---------- Data supplied

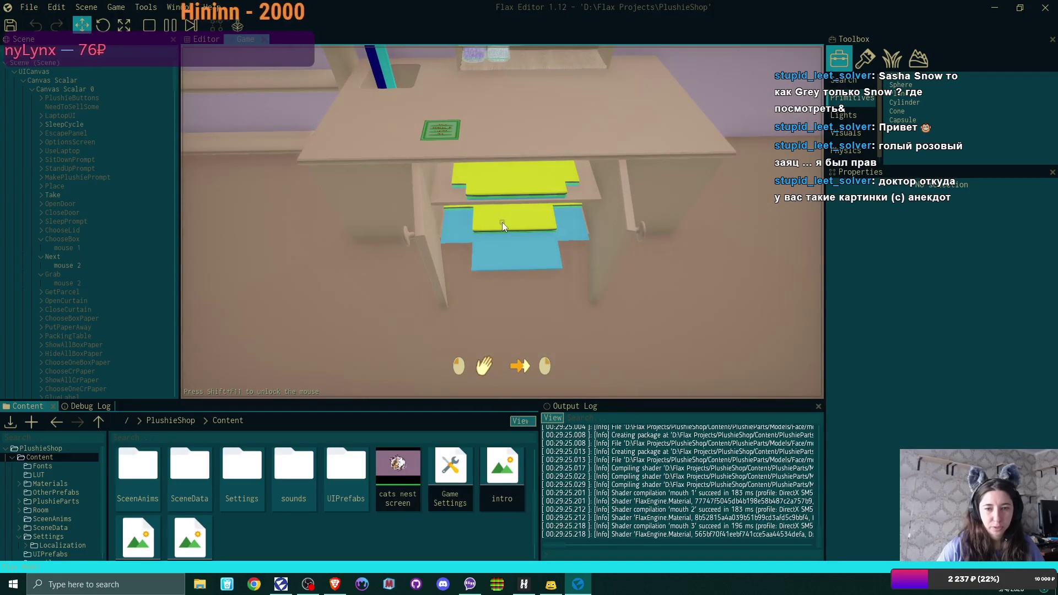
pyautogui.click(501, 223)
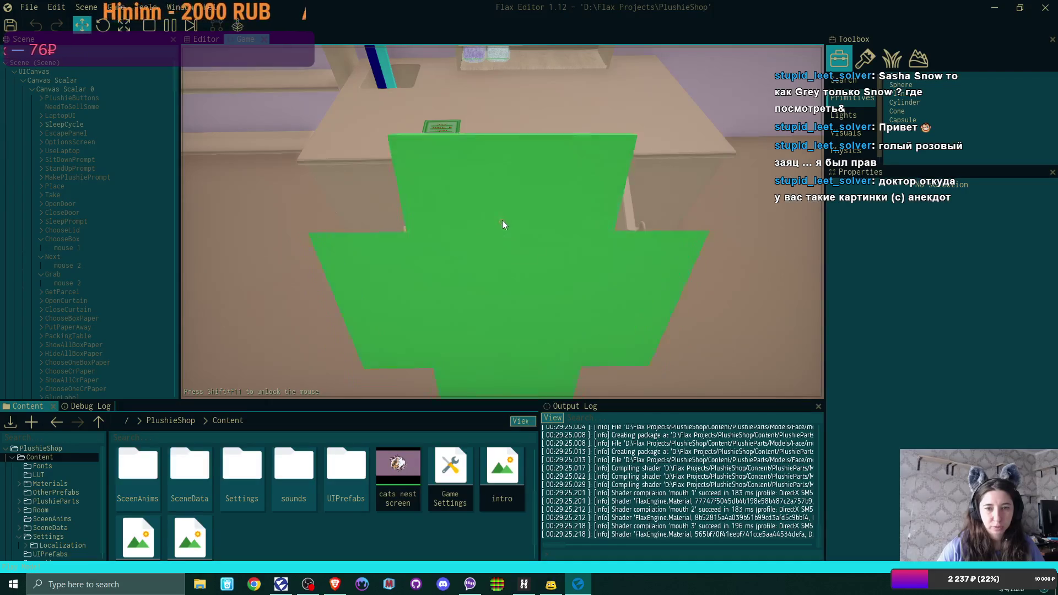
pyautogui.click(502, 223)
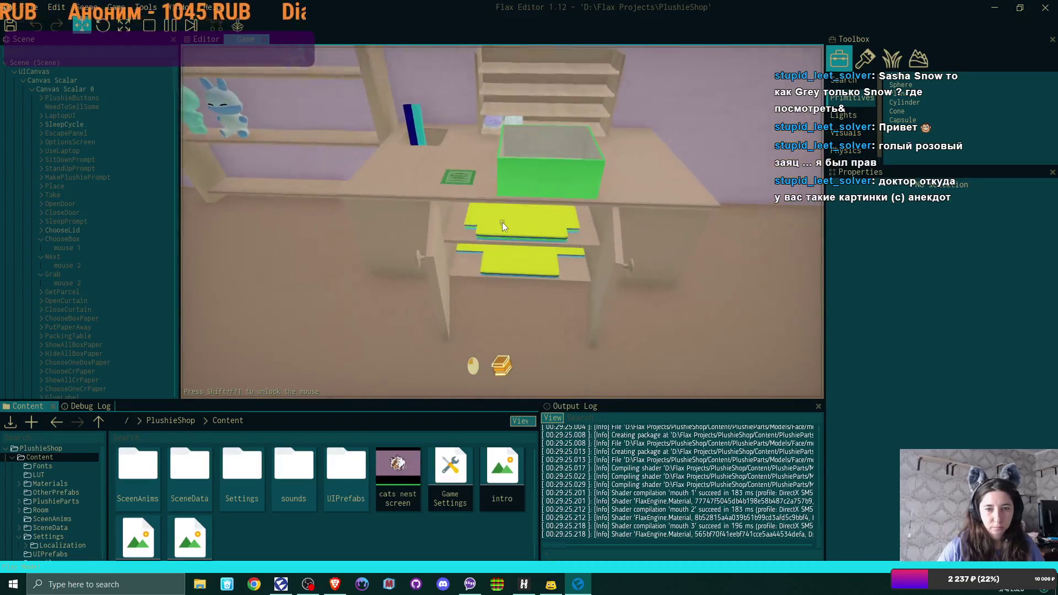
pyautogui.click(502, 222)
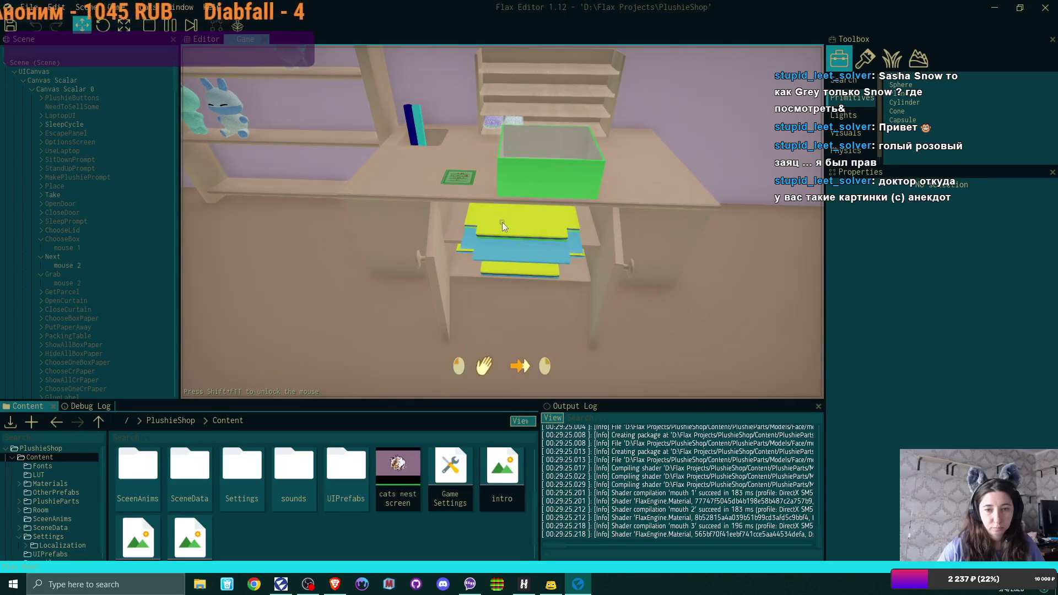
pyautogui.click(502, 223)
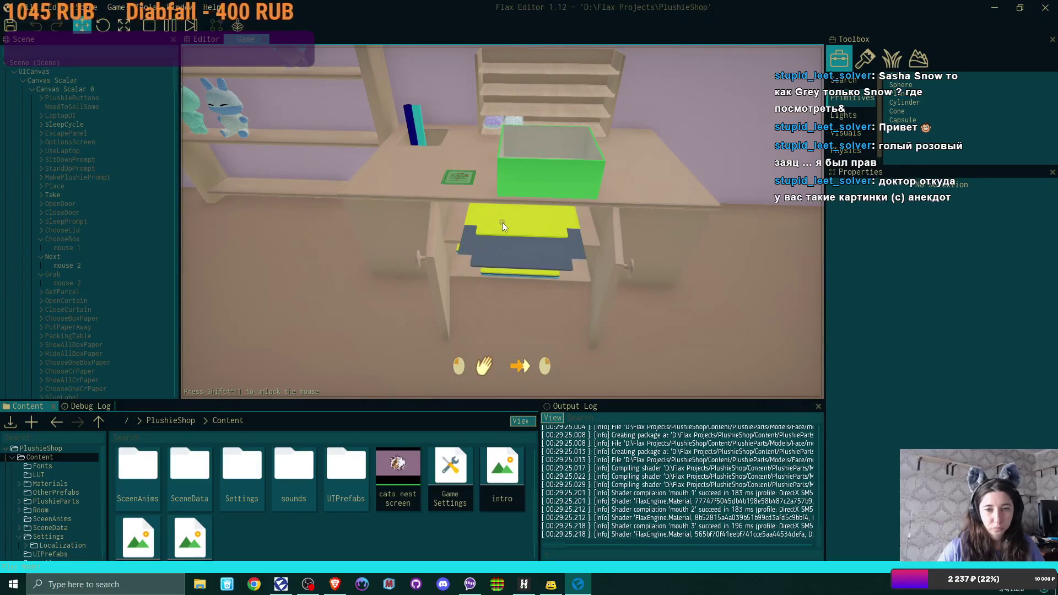
pyautogui.click(502, 223)
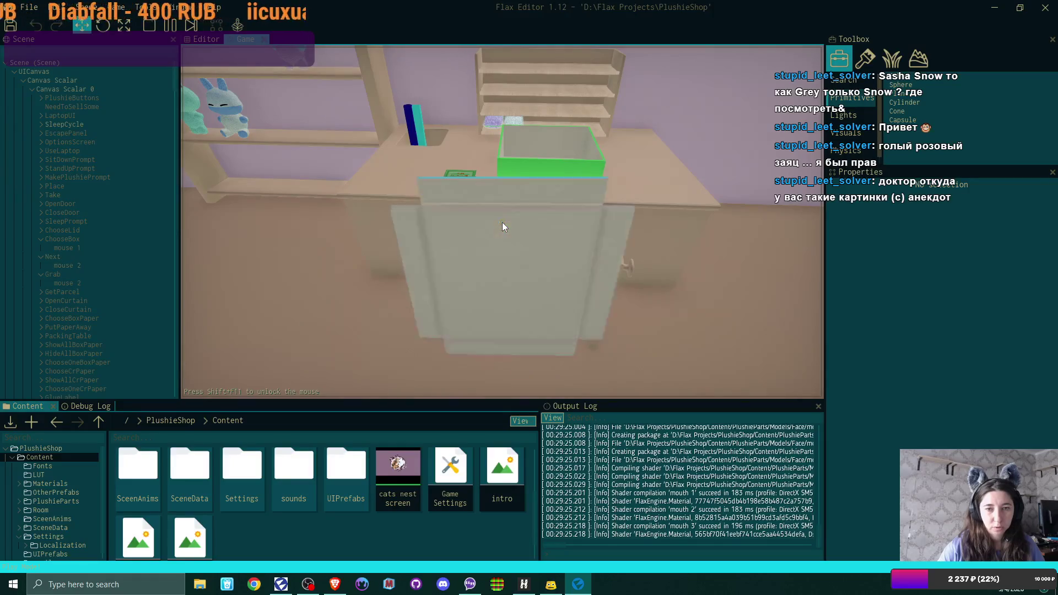
pyautogui.click(504, 224)
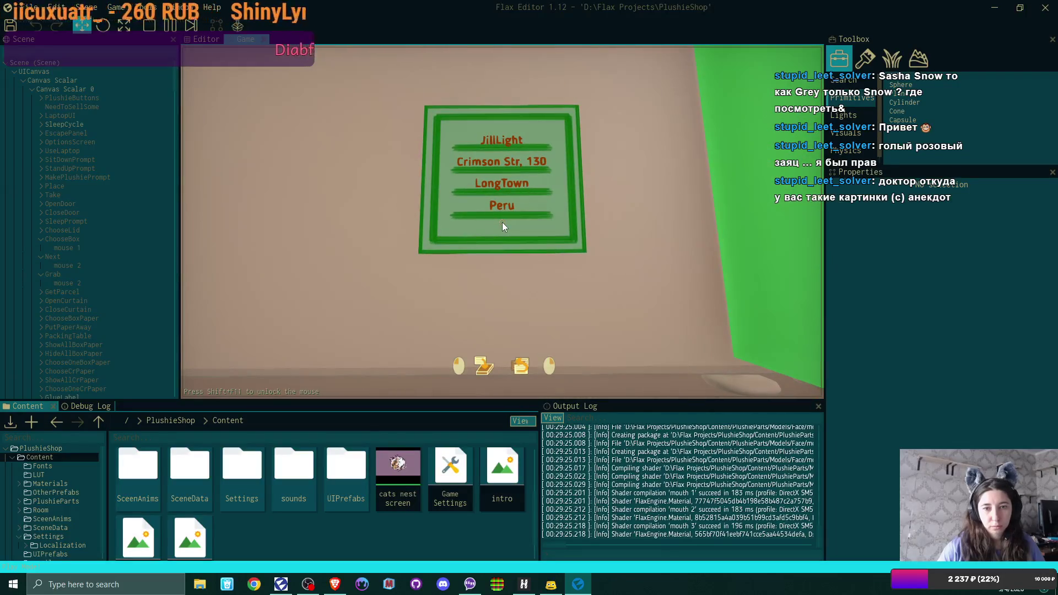
# Pack the teal bear into the green box and close it with the blue lid.
pyautogui.click(502, 222)
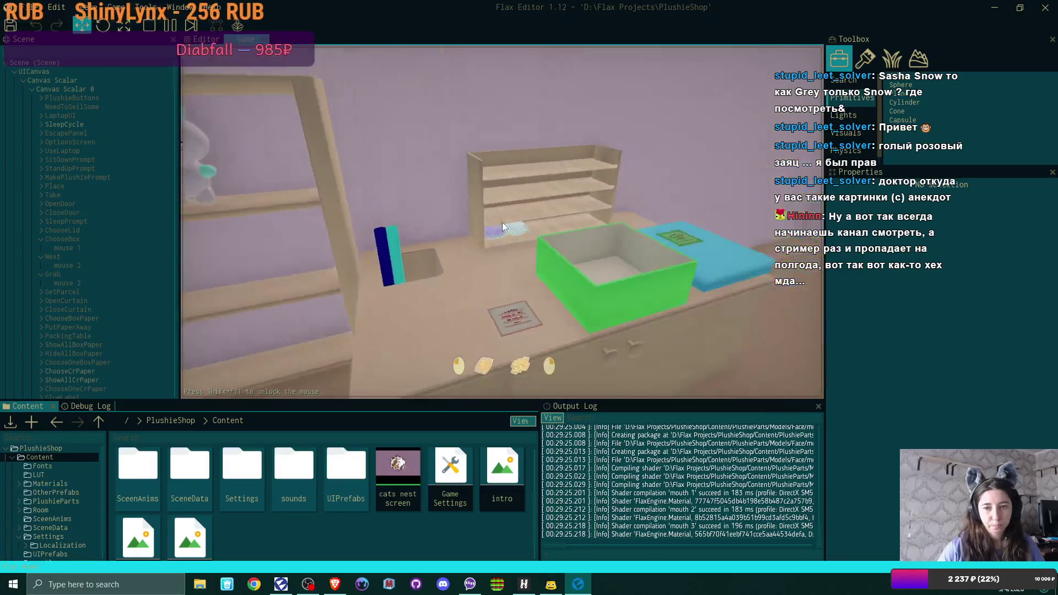
pyautogui.click(521, 226)
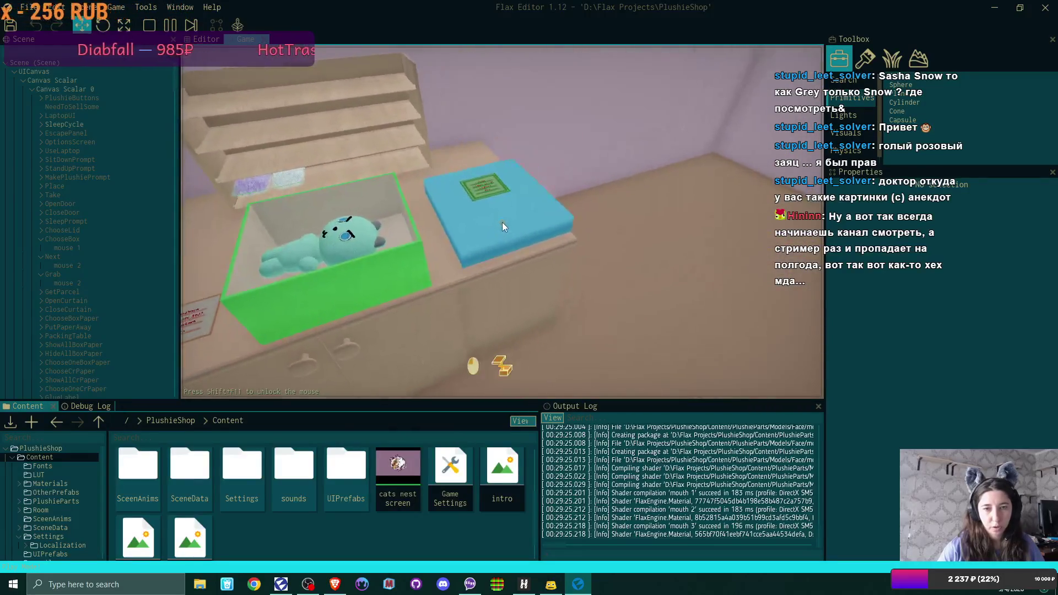
pyautogui.click(502, 223)
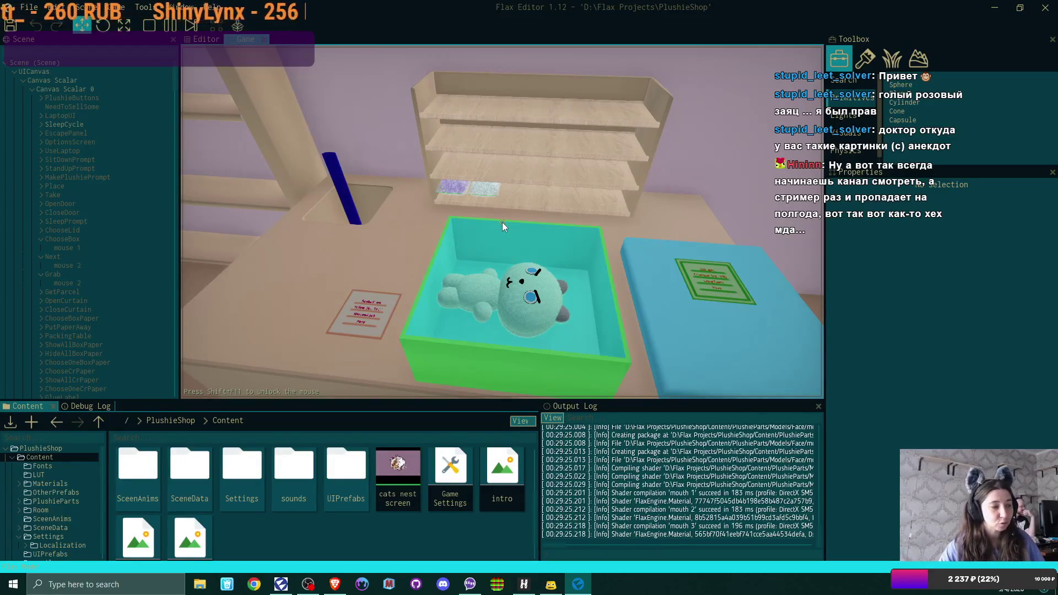
pyautogui.click(502, 222)
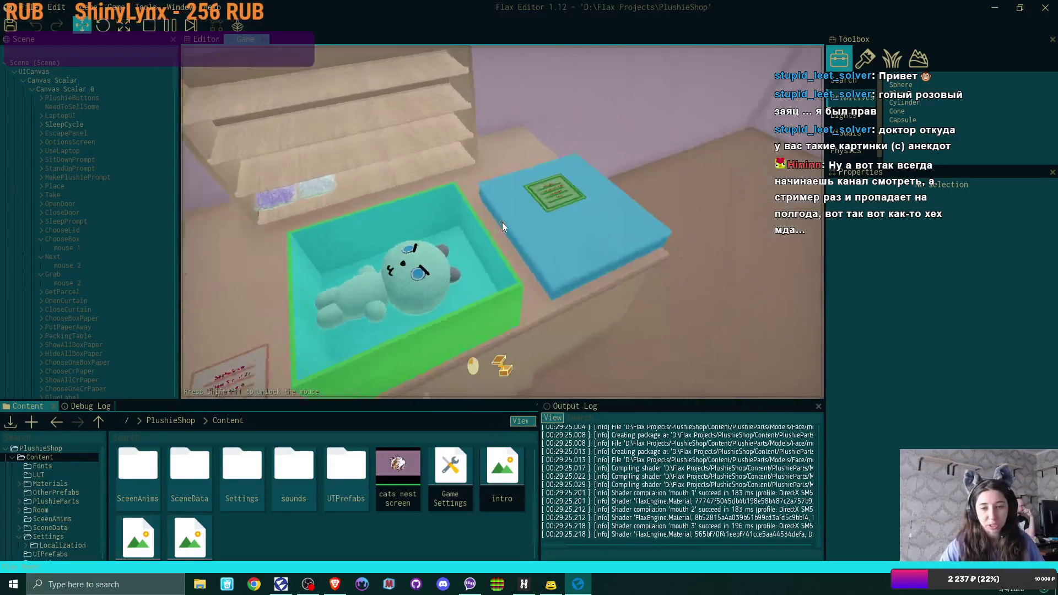
pyautogui.click(501, 222)
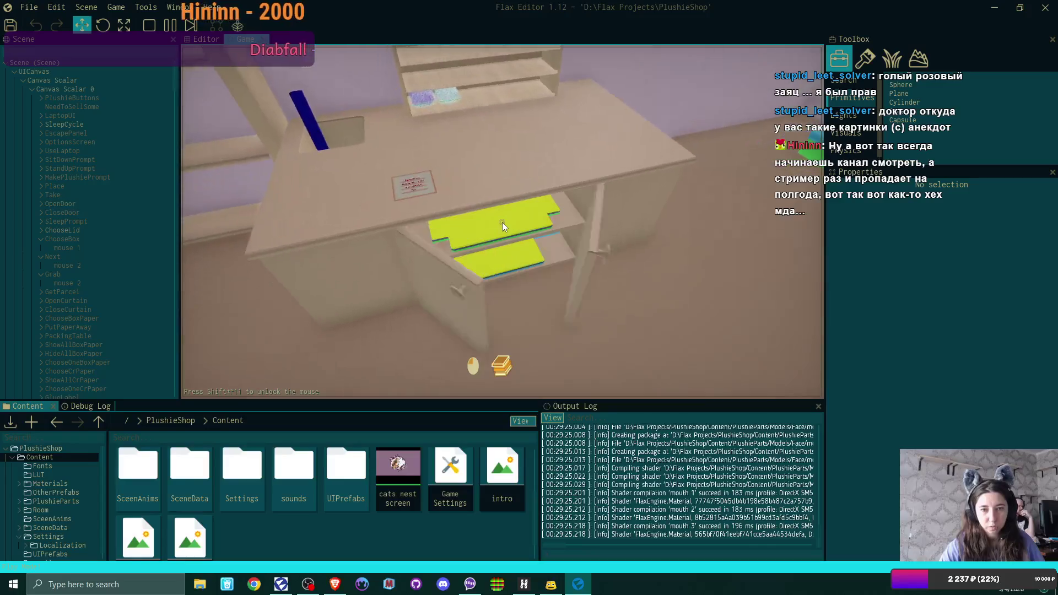
# Take a dark box from the cabinet, choosing the blue box paper, and set it on the packing table.
pyautogui.click(501, 223)
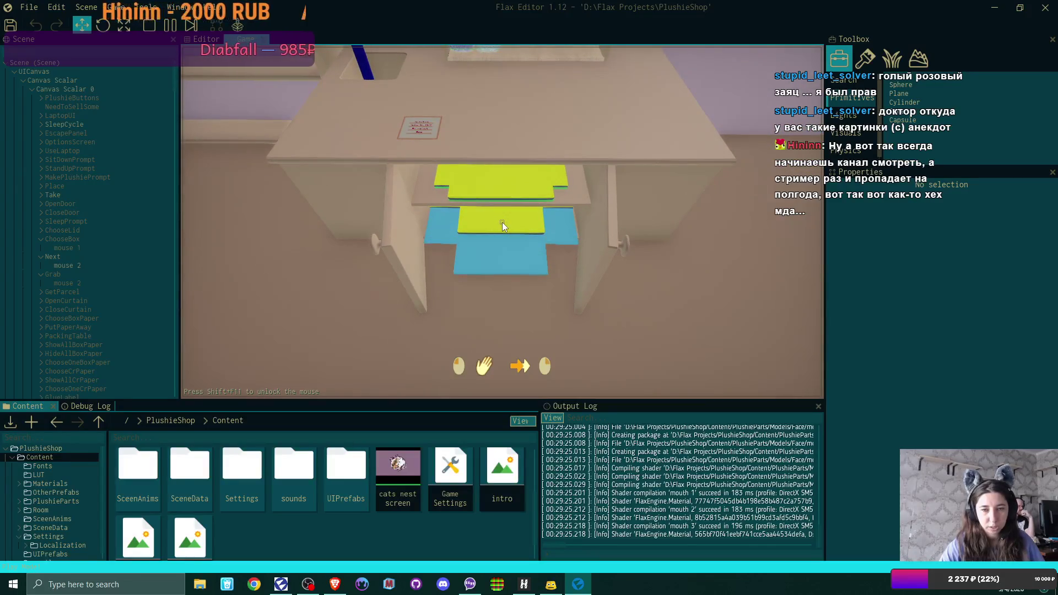
pyautogui.click(501, 223)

--------------------

How to complete this task
Return all of the entries word for word, but omit the pictures.

Result
pyautogui.click(501, 223)
pyautogui.click(502, 223)
pyautogui.click(502, 222)
pyautogui.click(502, 223)
pyautogui.click(502, 223)
pyautogui.click(504, 224)
# Pack the teal bear into the green box and close it with the blue lid.
pyautogui.click(502, 222)
pyautogui.click(521, 226)
pyautogui.click(502, 223)
pyautogui.click(502, 222)
pyautogui.click(501, 222)
# Take a dark box from the cabinet, choosing the blue box paper, and set it on the packing table.
pyautogui.click(501, 223)
pyautogui.click(501, 223)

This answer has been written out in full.